Les travaux sont repris entre 1895 et 1900 par une société belge. La
compagnie Centrale d’Exploitation et Recherches Minières, compagnie
française, reprend les travaux au printemps 1913 dans les mines de Comtesse
et de Barma. L’activité est suspendue avec l’éclatement de la première
guerre mondiale en août 1914, puis reprise de manière discontinue jusqu’en
1925.
La dernière période d’exploitation réalisée par la SA des Mines de Comtesse
sous les ordres du Bureau Fédéral des Mines entre 1939 et 1943 concerne
uniquement les sites de Comtesse et Comtesse supérieure. La fermeture de la
mine en 1943 est due au fait que l’exportation de la production n’a pas été
autorisée.
Installations et travail des mineurs
Du début de l’exploitation à l’année
1925, tous les travaux sont exécutés à la main. Le minage se fait au marteau
de mineur et au burin court.
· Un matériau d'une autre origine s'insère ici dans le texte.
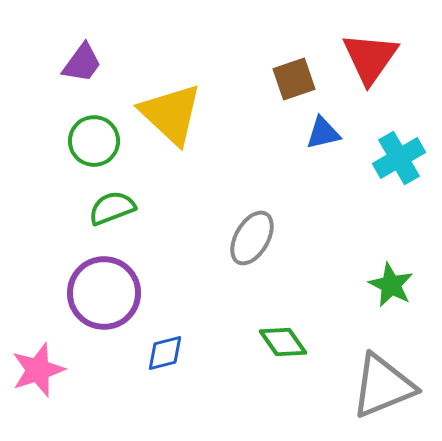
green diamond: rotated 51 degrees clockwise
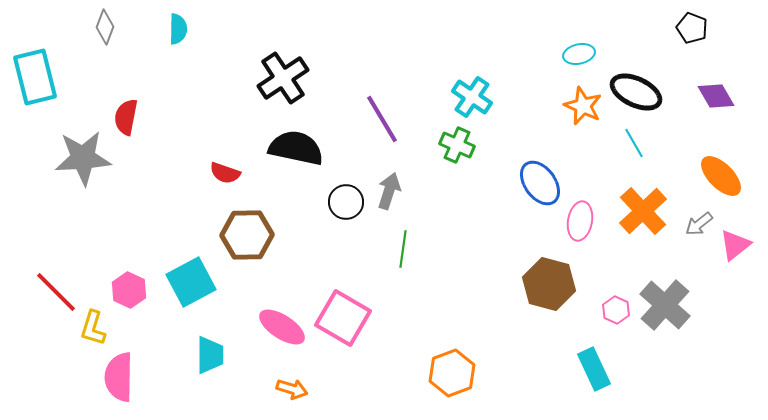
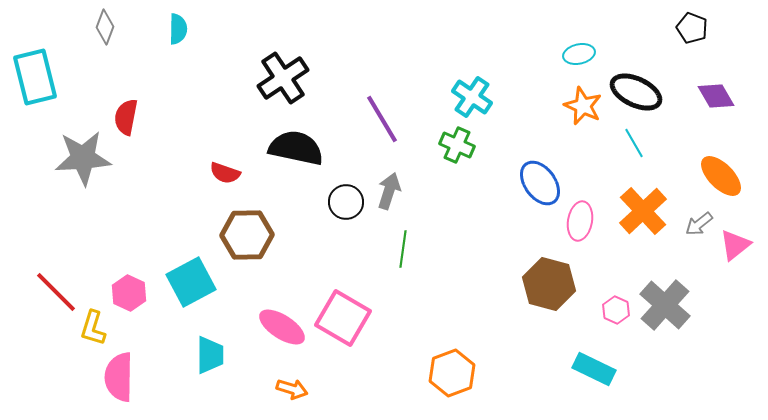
pink hexagon at (129, 290): moved 3 px down
cyan rectangle at (594, 369): rotated 39 degrees counterclockwise
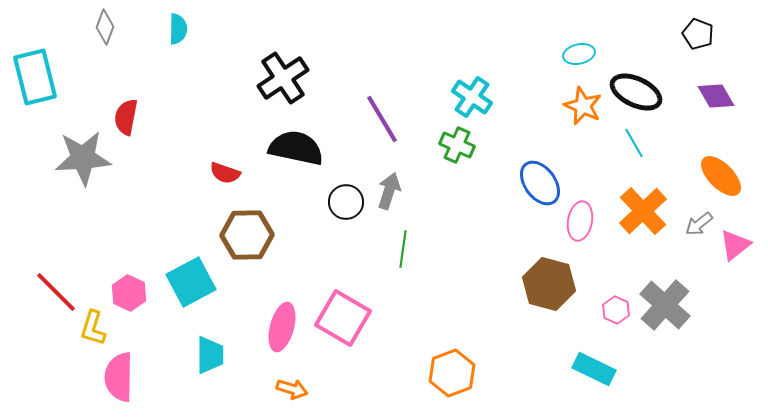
black pentagon at (692, 28): moved 6 px right, 6 px down
pink ellipse at (282, 327): rotated 72 degrees clockwise
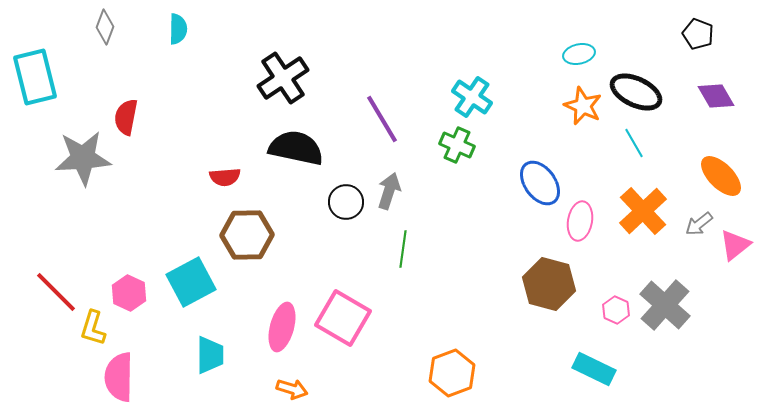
red semicircle at (225, 173): moved 4 px down; rotated 24 degrees counterclockwise
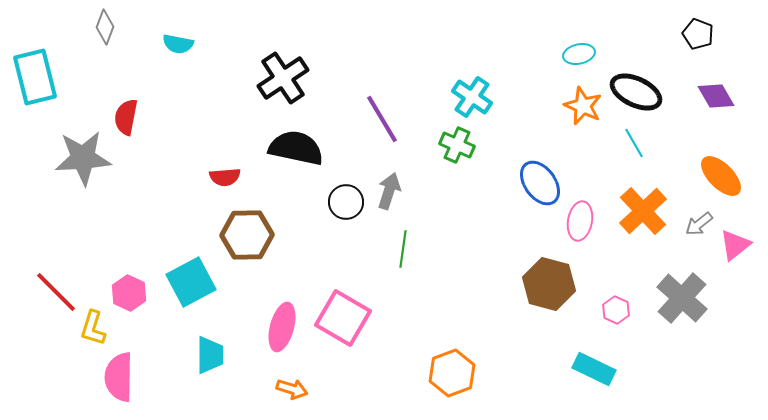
cyan semicircle at (178, 29): moved 15 px down; rotated 100 degrees clockwise
gray cross at (665, 305): moved 17 px right, 7 px up
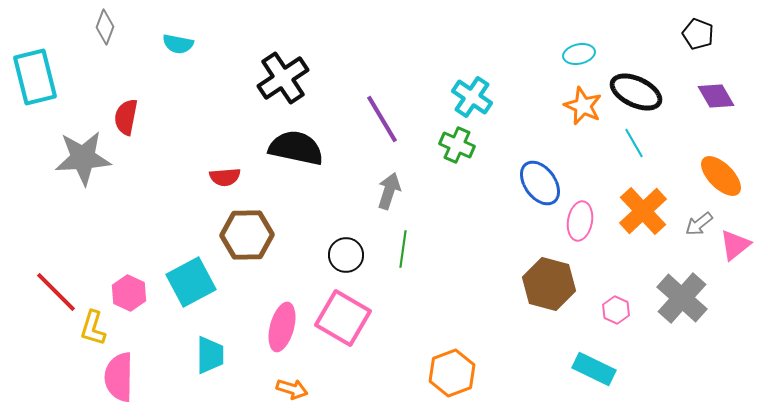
black circle at (346, 202): moved 53 px down
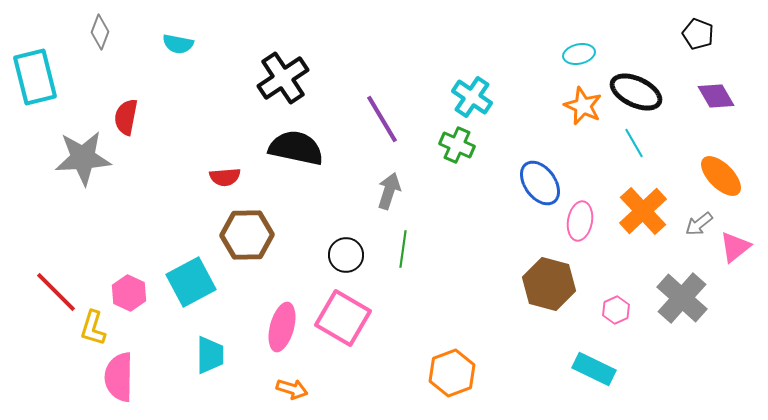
gray diamond at (105, 27): moved 5 px left, 5 px down
pink triangle at (735, 245): moved 2 px down
pink hexagon at (616, 310): rotated 12 degrees clockwise
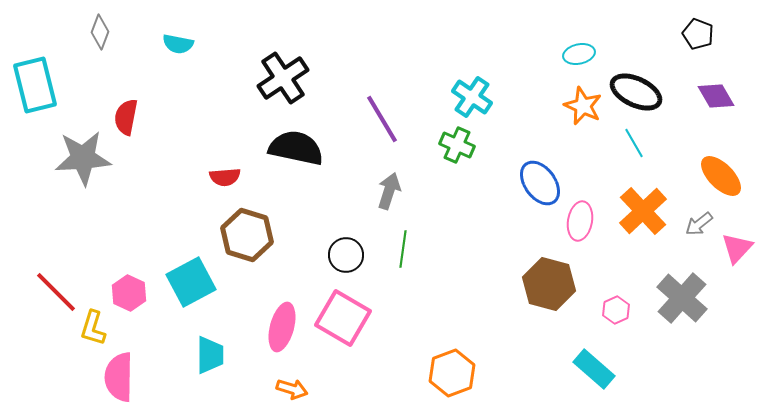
cyan rectangle at (35, 77): moved 8 px down
brown hexagon at (247, 235): rotated 18 degrees clockwise
pink triangle at (735, 247): moved 2 px right, 1 px down; rotated 8 degrees counterclockwise
cyan rectangle at (594, 369): rotated 15 degrees clockwise
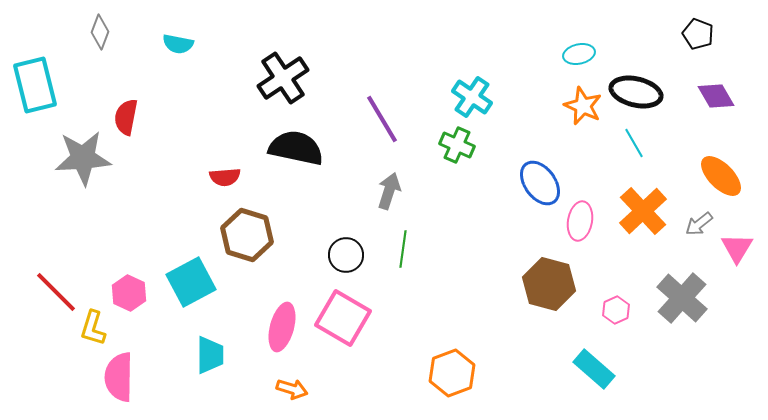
black ellipse at (636, 92): rotated 12 degrees counterclockwise
pink triangle at (737, 248): rotated 12 degrees counterclockwise
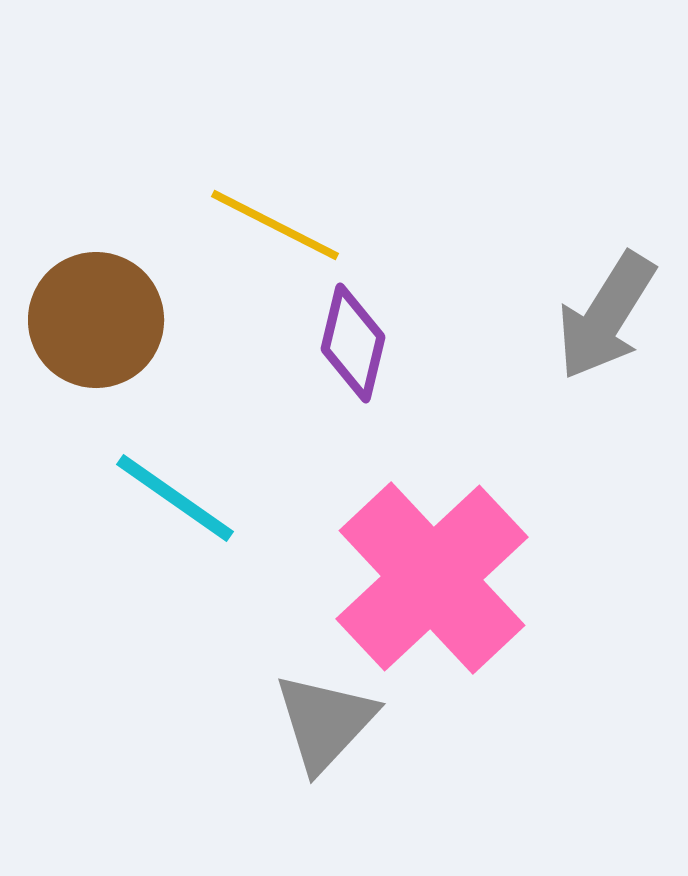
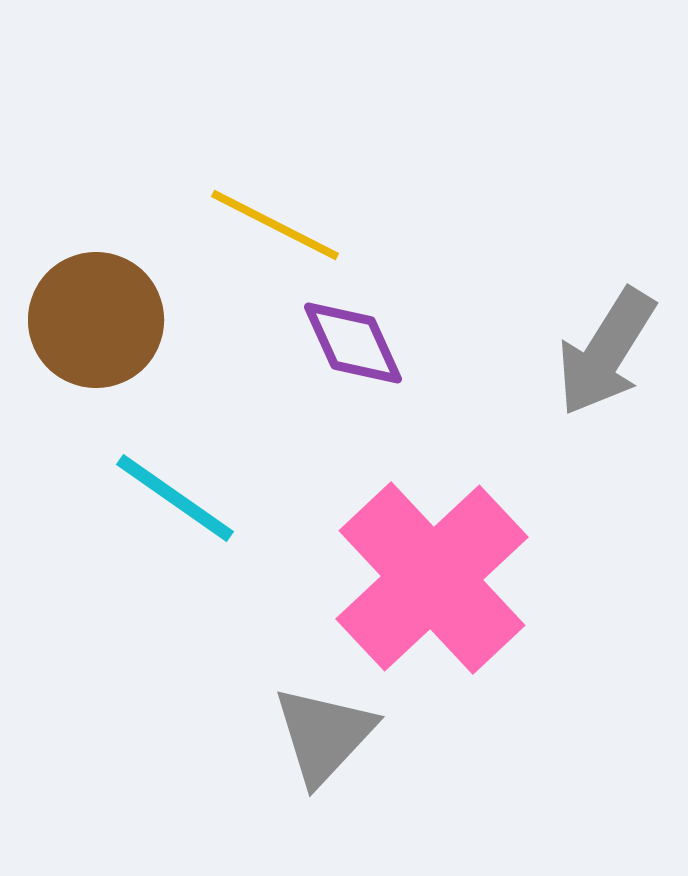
gray arrow: moved 36 px down
purple diamond: rotated 38 degrees counterclockwise
gray triangle: moved 1 px left, 13 px down
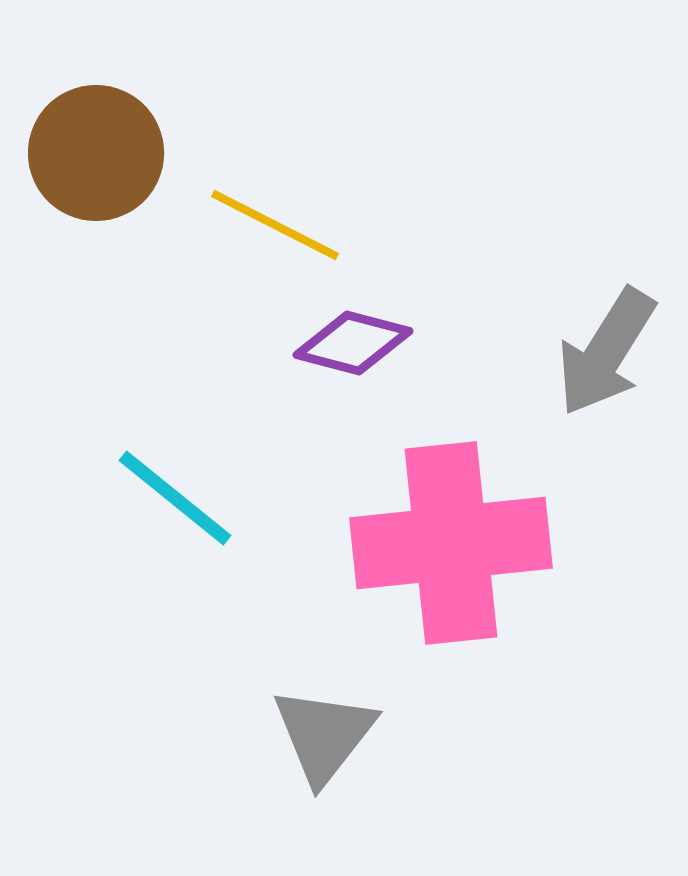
brown circle: moved 167 px up
purple diamond: rotated 51 degrees counterclockwise
cyan line: rotated 4 degrees clockwise
pink cross: moved 19 px right, 35 px up; rotated 37 degrees clockwise
gray triangle: rotated 5 degrees counterclockwise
Le transport du minerai jusqu’à la station
principale du téléphérique se fait à dos d’homme. Les minerais sont
descendus de la mine par un câble jusqu’à Praz-Jean, où ils sont concassés à
la main et triés sur des cribles. Durant la dernière période d’exploitation,
les minerais sont chargés sur des wagonnets à l’intérieur de la mine et
transportés sur rail jusqu’à la station du téléphérique.
La vie du mineur est rude. Les protections élémentaires n’existent pas.
Aucune ventilation, pas de casque, pas de masque, pas de lunette. Mais le
mineur sait qu’il fait grincer et souffrir la pierre. Peut-être attache-t-il
son cœur tumultueux à ce dur ouvrage d’homme. Le mineur est attaché à la
roche, il la pénètre et la brise, la conscience de son adresse et de sa
puissance naît dans son âme. La pioche et le burin révèlent peut-être à ceux
qui attaquent la roche des secrets aussi profonds que la montagne. La
passion du métier et la fatalité ont parfois aussi engendré la tristesse,
Sainte Barbe, patronne des mineurs, n’a pas toujours pu les protéger.
Du temps passé au Musée
Les gîtes du Val d’Hérens, comme c’est
le cas pour la plupart des gîtes métallifères de la région alpine suisse,
autrefois exploités sont aujourd’hui abandonnés. Très difficiles à
exploiter, compliqués au point de vue de la genèse, ce sont plutôt des
problèmes de géologie que des sources de revenu. Un jour, la mine a été
fermée, la montagne, la forêt ont retrouvé la sérénité. Il ne reste
aujourd’hui sur le site de Comtesse que des fers tordus, rouillés, image
d’une certaine désolation. Mais le travail irremplaçable de ses mineurs
parle encore aujourd’hui à notre imaginaire. On dit que le travail du
présent tisse la vie de l’avenir et que notre devoir d’humains est d’agir
non seulement pour notre bien mais aussi pour celui de nos descendants.
Passionné par les travaux souterrains, j’ai eu un énorme plaisir à diriger
de grands chantiers de recherches minières. Je n’en citerai que deux :
1974-1976, l’exploration du gisement de fluorine de la Crettaz à Mont
Chemin et 1977-1978, l’exploration d’uranium aux Marécottes. Avec mon
équipe de Bedjuis, j’ai vécu de magnifiques expériences et me suis
senti proche du mineur au front d’attaque.
La sagesse populaire affirme qu’avant de savoir où l’on va, il est bon de
savoir d’où l’on vient. J’ai collectionné des outils utilisés il y a 100 ans
et plus pour les rassembler aujourd’hui dans l’ancienne station de départ du
téléphérique de la mine de Comtesse, qu’avec des amis, j’ai transformée en
un petit musée de la mine, à la mémoire d’une race d’homme en voie de
disparition. Mais aussi mettre en valeur le patrimoine d’un temps passé et
le transmettre aux générations futures.